Alejandro Cappuccio

Personal information
- Full name: Alejandro Martín Cappuccio Díaz
- Date of birth: 7 February 1976 (age 50)
- Place of birth: Montevideo, Uruguay
- Position: Defender

Team information
- Current team: Cerro (manager)

Youth career
- Years: Team
- 1990–1994: Nacional

Managerial career
- 2011: Montevideo Wandrers (youth)
- 2012: Juventud (youth)
- 2013–2014: Fénix (youth)
- 2015–2017: Peñarol (youth)
- 2017–2018: Montevideo Wandrers (youth)
- 2018–2021: Rentistas
- 2021: Nacional
- 2022: Plaza Colonia
- 2023–2024: Montevideo Wanderers
- 2026–: Cerro

= Alejandro Cappuccio =

Uruguayan football coach and notary

Alejandro Martín Cappuccio Díaz (born 7 February 1976 in Montevideo) is a Uruguayan notary, lawyer and football manager. He is the current manager of Cerro.

==Career==
Cappuccio marked his name as one of Rentistas' great idols. This is because, in addition to taking the team to the 1st division in 2019, it guided the team to the historic title of Apertura Uruguayo 2020 and guaranteed a place in the South American Copa Libertadores 2021. On 14 October 2020 Cappuccio led Rentistas to a decisive 1-0 victory against Club Nacional de Football in a playoff.

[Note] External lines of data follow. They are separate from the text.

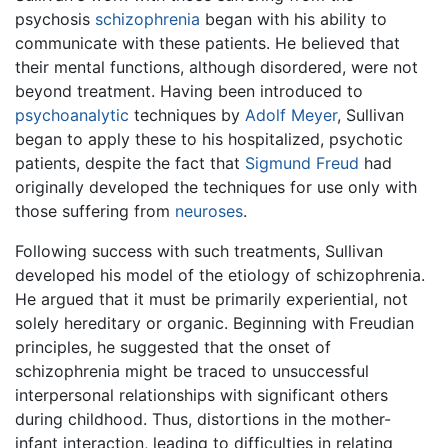
psychosis
schizophrenia
began with his ability to
communicate with these patients. He believed that
their mental functions, although disordered, were not
beyond treatment. Having been introduced to
psychoanalytic
techniques by
Adolf Meyer
, Sullivan
began to apply these to his hospitalized, psychotic
patients, despite the fact that
Sigmund Freud
had
originally developed the techniques for use only with
those suffering from
neuroses
.
Following success with such treatments, Sullivan
developed his model of the etiology of schizophrenia.
He argued that it must be primarily experiential, not
solely hereditary or organic. Beginning with Freudian
principles, he suggested that the onset of
schizophrenia might be traced to unsuccessful
interpersonal relationships with significant others
during childhood. Thus, distortions in the mother-
infant interaction, leading to difficulties in relating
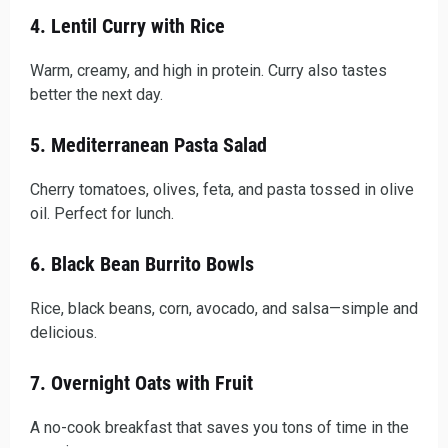
4. Lentil Curry with Rice
Warm, creamy, and high in protein. Curry also tastes
better the next day.
5. Mediterranean Pasta Salad
Cherry tomatoes, olives, feta, and pasta tossed in olive
oil. Perfect for lunch.
6. Black Bean Burrito Bowls
Rice, black beans, corn, avocado, and salsa—simple and
delicious.
7. Overnight Oats with Fruit
A no-cook breakfast that saves you tons of time in the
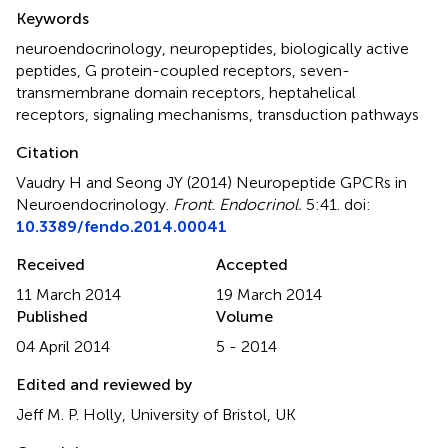
Summary
Keywords
neuroendocrinology
,
neuropeptides
,
biologically active
peptides
,
G protein-coupled receptors
,
seven-
transmembrane domain receptors
,
heptahelical
receptors
,
signaling mechanisms
,
transduction pathways
Citation
Vaudry H and Seong JY (2014)
Neuropeptide GPCRs in
Neuroendocrinology
.
Front. Endocrinol.
5:41. doi:
10.3389/fendo.2014.00041
Received
Accepted
11 March 2014
19 March 2014
Published
Volume
04 April 2014
5 - 2014
Edited and reviewed by
Jeff M. P. Holly, University of Bristol, UK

So, even in a pandemic year, the team overcame not only the virus, but the giants Peñarol and Nacional, to take the unprecedented trophy to Bichos Colorados after 87 years of life. In an exclusive to Brazilian web site Futebol na Veia, Cappuccio spoke about the assembly of the champion cast: “It started in January 2019, seeking access to the 1st division, which has been achieved. And there were 14 players for the year 2020. We did a scout with athletes with a very good track record in previous years and not so good nowadays, to be able to bring them, economically speaking, since we have the lowest investment of the 16 clubs of the 1st division of Uruguay. We talked to the players who would try to be in 3rd, 4th place, so that they would once again enter the elite football market. And they achieved that, they gave themselves up to the game model and we left champions of Apertura Uruguaio”. Cappuccio graduated as a physical education teacher in 1998 and notary public in 2000. He has been actively involved in football since his youth; he played with Nacional 1990-1994. Soon he started his career as a football coach.